Print every line of the records below word for word, leaving out the pictures.

DATASET EXCERPTS below:

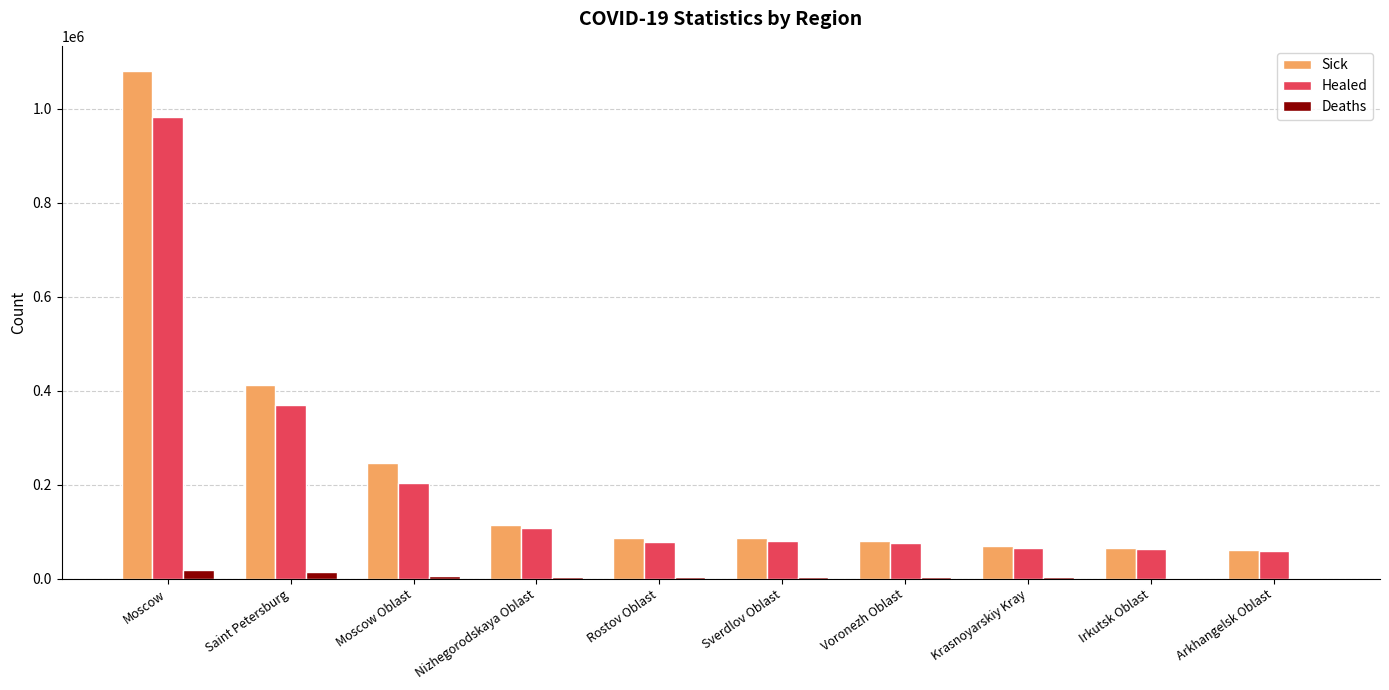

What is the sum of all Sick values?

2301461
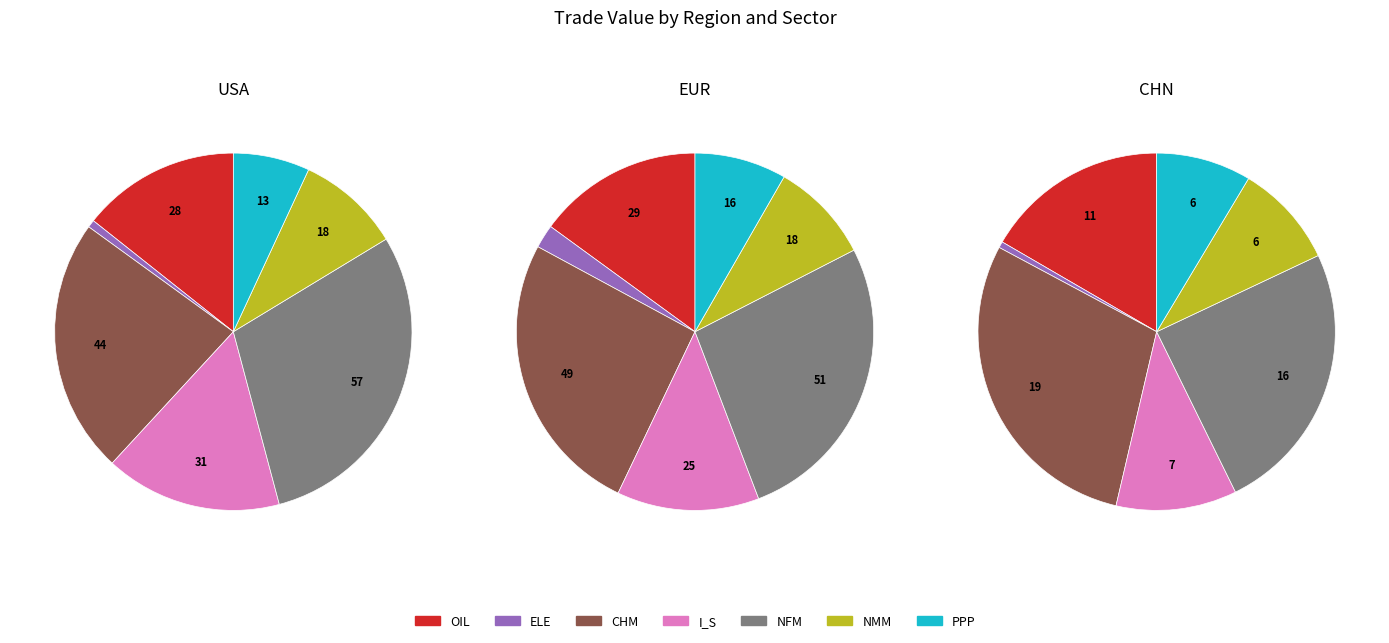

The 6 slice represents 21% of the pie. True or false?

False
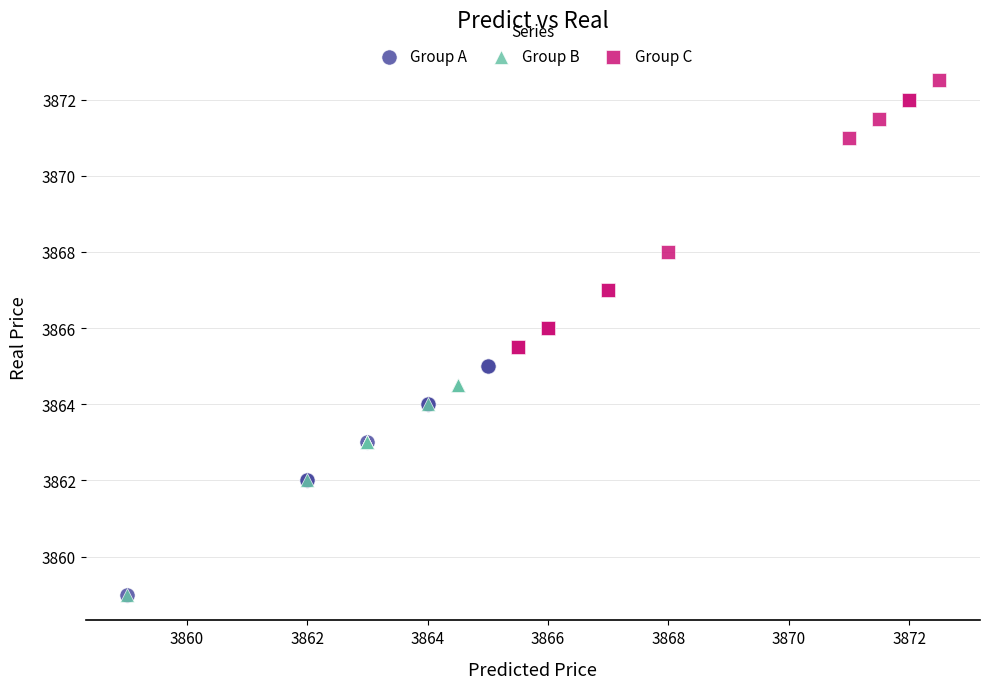

What are all the series names shown in the legend?

Group A, Group B, Group C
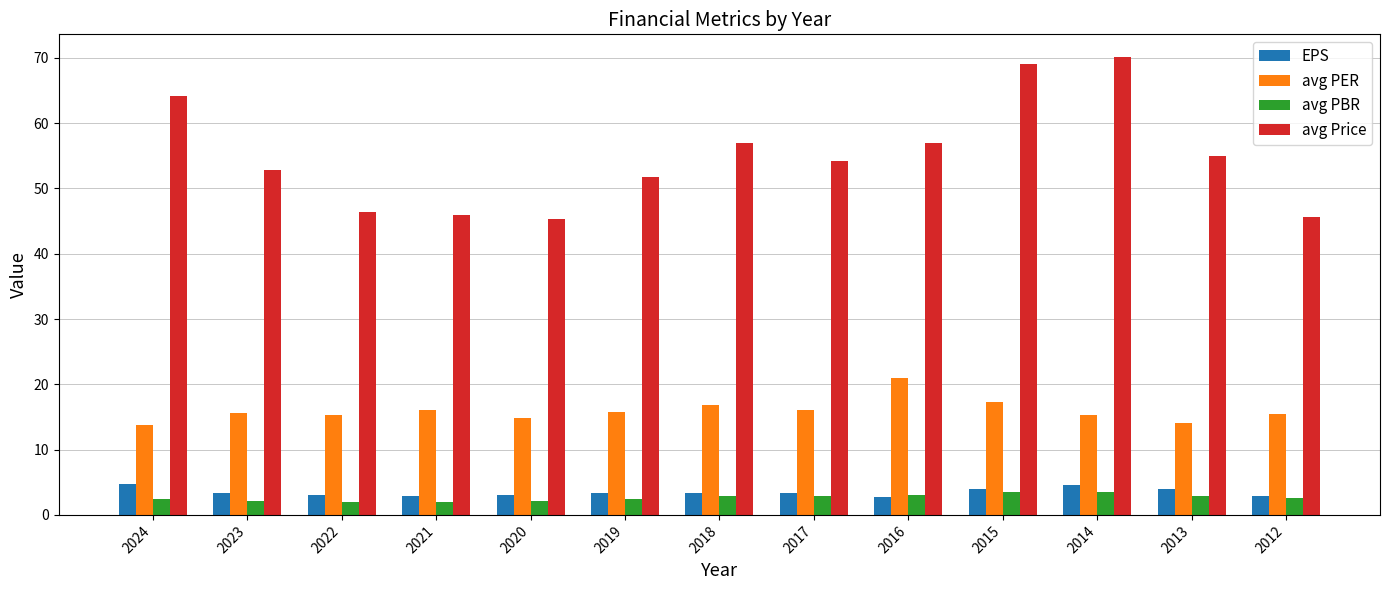

The value of avg PER at 2013 is 19.8. True or false?

False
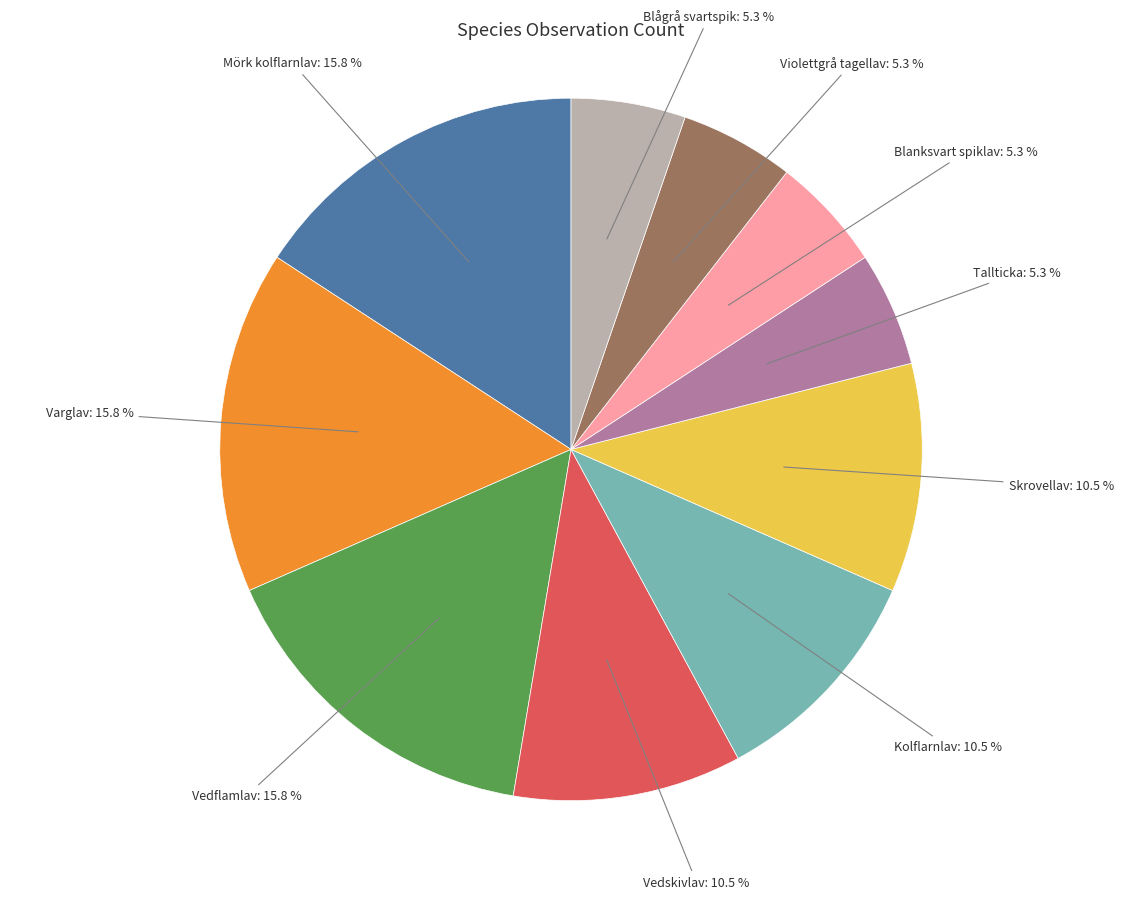

Approximately how many times larger is the value at Tallticka compared to Blågrå svartspik?

1.0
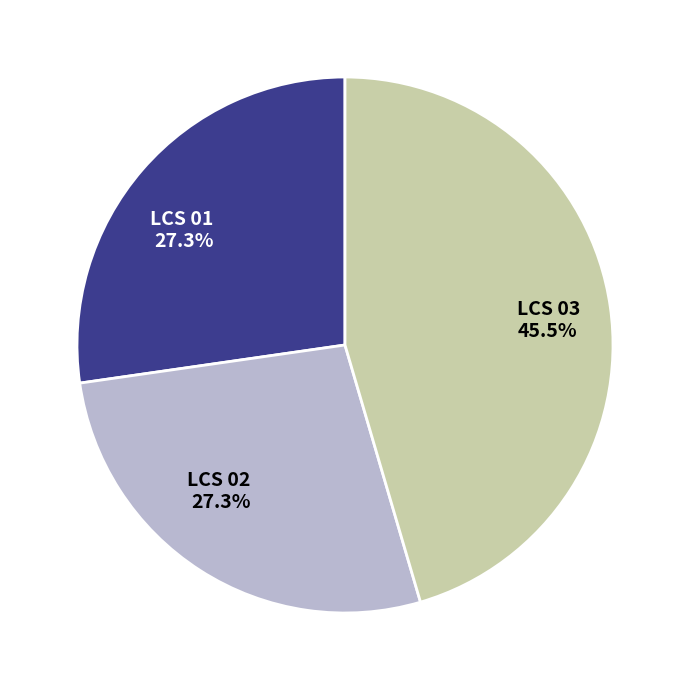

How much of the chart is everything except LCS 03?

54.5%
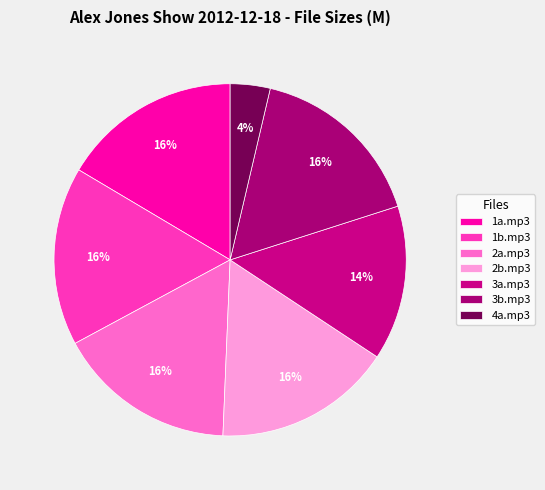

To the nearest percent, what is the difference between the largest and smallest slice percentages?

13%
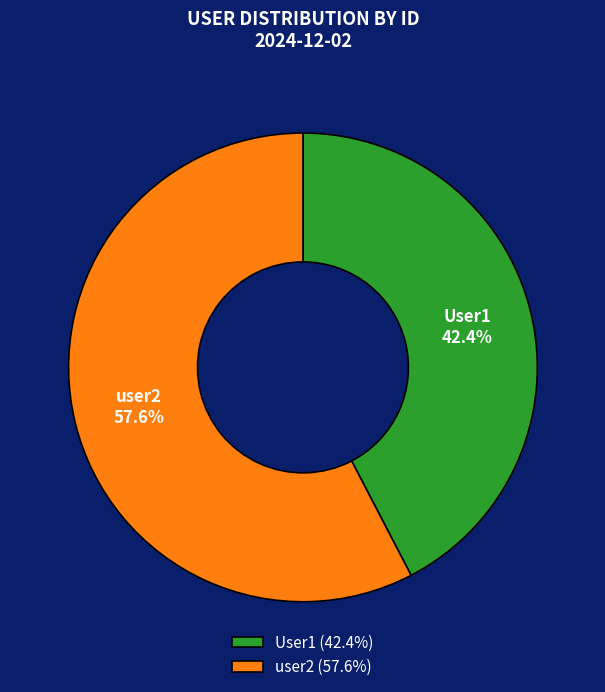

To the nearest percent, what is the difference between the User1 and user2 slice percentages?

15%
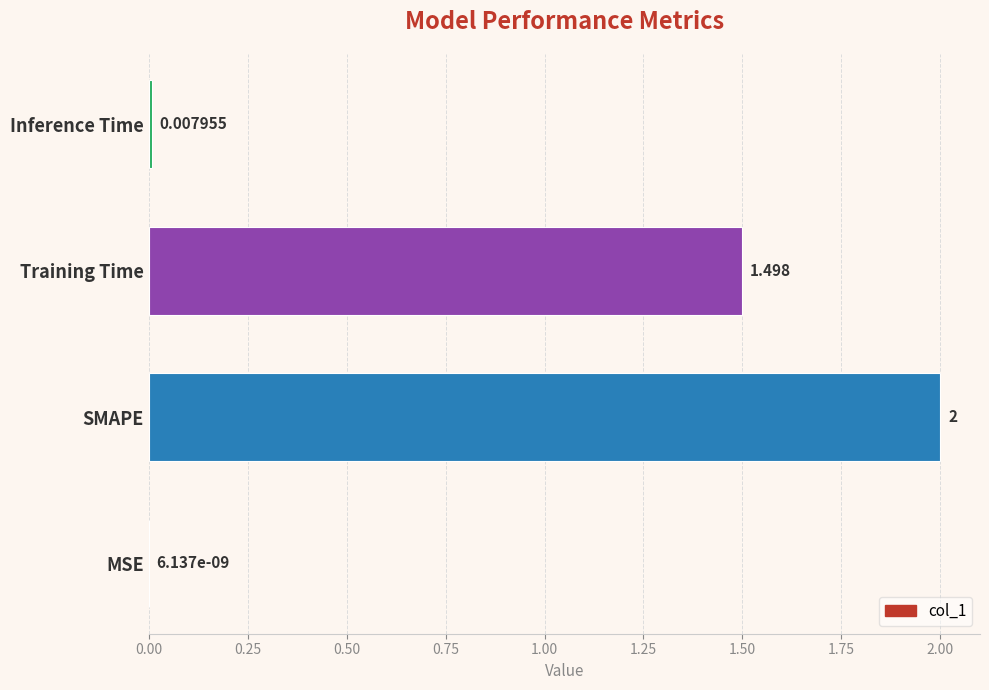

Between Inference Time and SMAPE, which is larger?

SMAPE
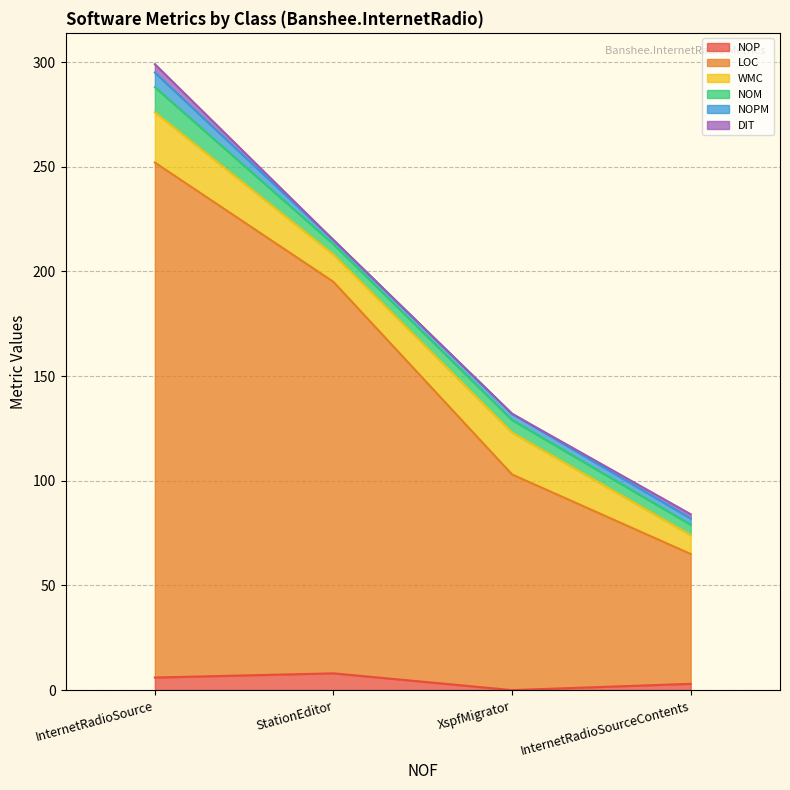

True or false: DIT and LOC intersect in this chart.

False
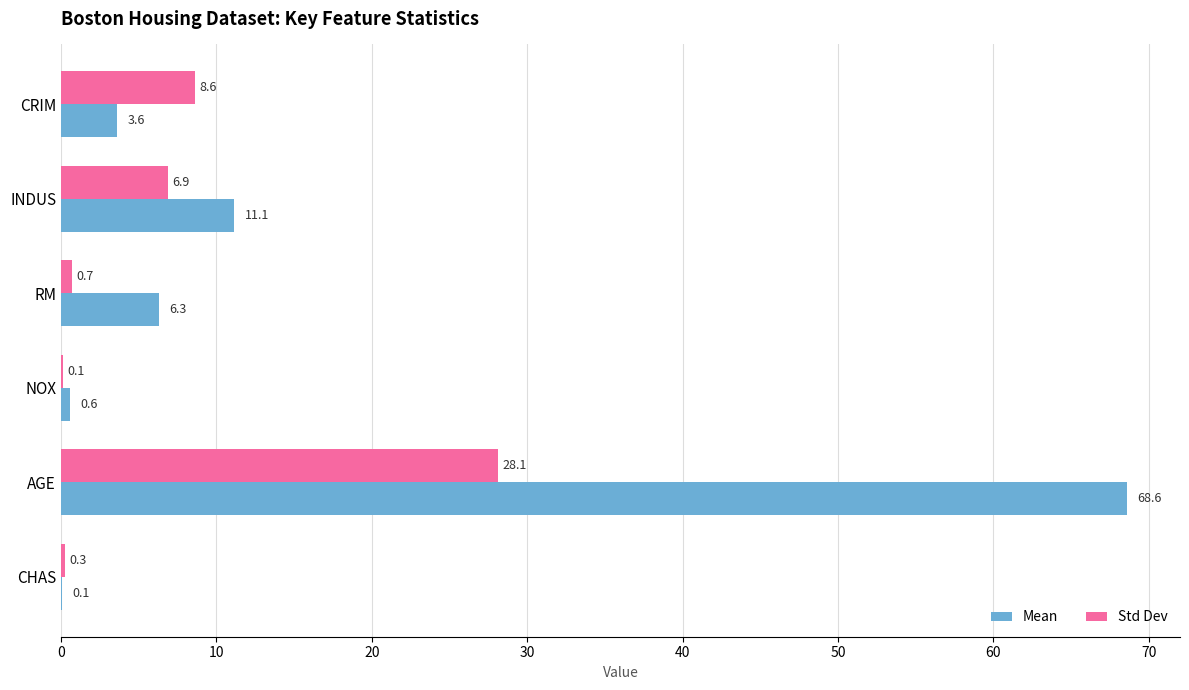

True or false: Std Dev has a value of 8.6 at CRIM.

True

End of DATASET EXCERPTS.

_EXERCISE SOLUTION_
What is the sum of all Sick values?

2301461

The 6 slice represents 21% of the pie. True or false?

False

What are all the series names shown in the legend?

Group A, Group B, Group C

The value of avg PER at 2013 is 19.8. True or false?

False

Approximately how many times larger is the value at Tallticka compared to Blågrå svartspik?

1.0

How much of the chart is everything except LCS 03?

54.5%

To the nearest percent, what is the difference between the largest and smallest slice percentages?

13%

To the nearest percent, what is the difference between the User1 and user2 slice percentages?

15%

Between Inference Time and SMAPE, which is larger?

SMAPE

True or false: DIT and LOC intersect in this chart.

False

True or false: Std Dev has a value of 8.6 at CRIM.

True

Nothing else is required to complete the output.